Your liberation is near. 21:25-36
In our passage for study, Jesus calls on us to be alert, for it is very easy for a believer to slip into the cares of daily living and drift in faith such that we miss out on joining with him in the day of glory.
v25-26. Early in this chapter Jesus mentioned to the disciples that the temple would soon be destroyed. The disciples naturally want to know when and how these things will happened. Jesus now describes the destruction of Jerusalem and the temple. Drawing on prophetic imagery, he describes this destruction in the terms of the shaking of the "sun, moon and stars" - the shaking of powers and authorities on earth and in heaven. This rather descriptive language does not really concern cosmic disturbance, or natural calamity, rather it describes political distress under the mighty hand of God, Isa.13:10, Ezk.32:7, Jol.2:10-11. Jesus uses prophetic language that was once applied to Israel's enemies, and which is now applied to Israel itself.
v27.The proclamation concerning the coming of the Son of Man is what actually shakes the powers and authorities. Jesus' "coming in the clouds" is a coming to heaven, or from our perspective, an ascending to heaven to reign, Dan.7:13. As Lord of heaven and earth, Christ brings all things into subjection to himself. Stephen, in his vision, witnessed this "coming", Act.7:55-56. So, the Son of Man's coming, his enthronement, brings with it judgment.
v28. The shaking of all power and authority should remind believers that their liberation draws near. This was true for the apostles, and it is also true for us.
v29-31. As new sprouts on the fig tree tell us that summer is near, so the presence of these signs tell us that God's eternal reign is bursting in upon us. The early Christians witnessed Jerusalem surrounded by armies and they knew well that the end of the restored kingdom of Israel was at hand. History tells us that the believers fled Jerusalem before its destruction by Rome in 70AD. These same signs will herald the end of our age and the realization of the kingdom of heaven. Let us pray that we too will be able to read the signs in that day.
v32-33. Finally, Jesus answers the disciples' question "when", namely "this generation will not pass away until all these things have taken place." The apostles did indeed witness the fulfillment of Jesus' words, but we need to be reminded that Jesus' prophetic words apply to our age as well as to the church in the first century.
v34-36. Jesus warns his disciples to be alert. These words warn us to not get caught up in worldly interests such that we take our eyes off Jesus. The last days will be devoid of faith and many believers will be carried away with the cares of the world. We need to pray that God will give us clear insight such that we are not lead us away from Christ. In the end, only those who continue to trust in the Son of Man will stand with him in the last day.

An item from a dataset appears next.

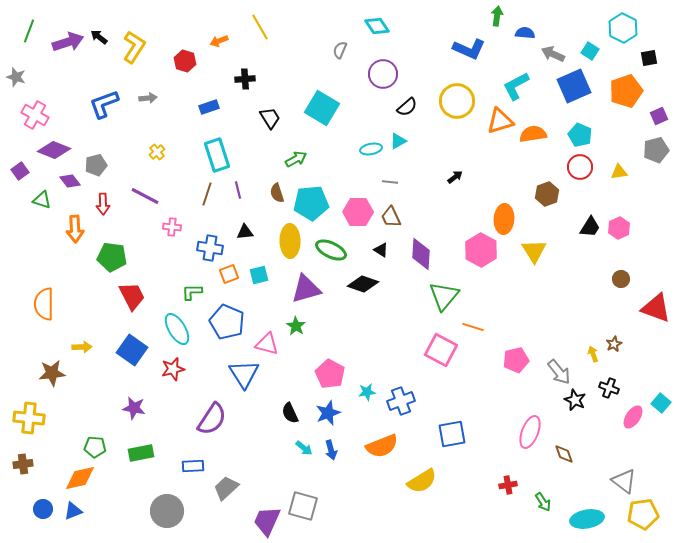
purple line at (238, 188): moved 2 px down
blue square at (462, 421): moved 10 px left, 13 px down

The shaking of heavenly bodies|
Biblical prophets always address their own generation, but their words also apply to other generations. For the disciples, the shaking of the "sun, moon and stars" imaged the destruction of the temple, but it also images another time in these last days. Although we think of cosmic dissolution, Jesus is speaking of a divine shaking of powers and authorities, both geopolitical authorities and those dark powers in heavenly places. This shaking is even now, but there is an implication that as the final day approaches, the pride of national sovereignty and the schemings of dark powers will rise against the throne of Christ. Persecution will go hand-in-hand with this shaking. Of course, only those with eyes to see will see it. The rest will be carried away by the glory of the "angel of light." All we can say is that when the day dawns, the children of faith will know it.
The purpose of these sayings of Jesus is not so much to prompt a reading of signs, but rather a renewing of faith. There are a number of motivators for the Christian life, and the return of Christ is one of the more powerful.
The danger we face in our Christian walk is that of secularization. Both the individual believer, as well as the church community, can get caught up in the "anxieties of life." This is particularly so today for the church, faced as we are with declining attendees and constricting budgets. It's very easy to rely on pragmatics rather than theology, easy to rely on marketing and management programs rather than faith in God's sovereign grace. Once a church gets into networking programs, rather than the straightforward communication of the gospel, then it has moved its members from faith to works. We are also under pressure to adjust our ethics, to comply with the social justice agenda of secular society rather than the revealed will of God. The gay marriage debate is a perfect example of this pressure.
We stand approved before the coming Son of Man, not by anything we do, but by a gift of God's grace appropriated through faith. If we have taken our eyes off Jesus and begun to focus on doing rather than receiving, then we face the danger of rejection on that day when we stand before our coming Lord. "Be careful" not to lose sight of this truth.
1. "Heavenly bodies will be shaken." What does this imagery represent?
2. "The Son of Man coming in a cloud". What is the purpose of his coming?
3. How are we "able to stand before the Son of Man"?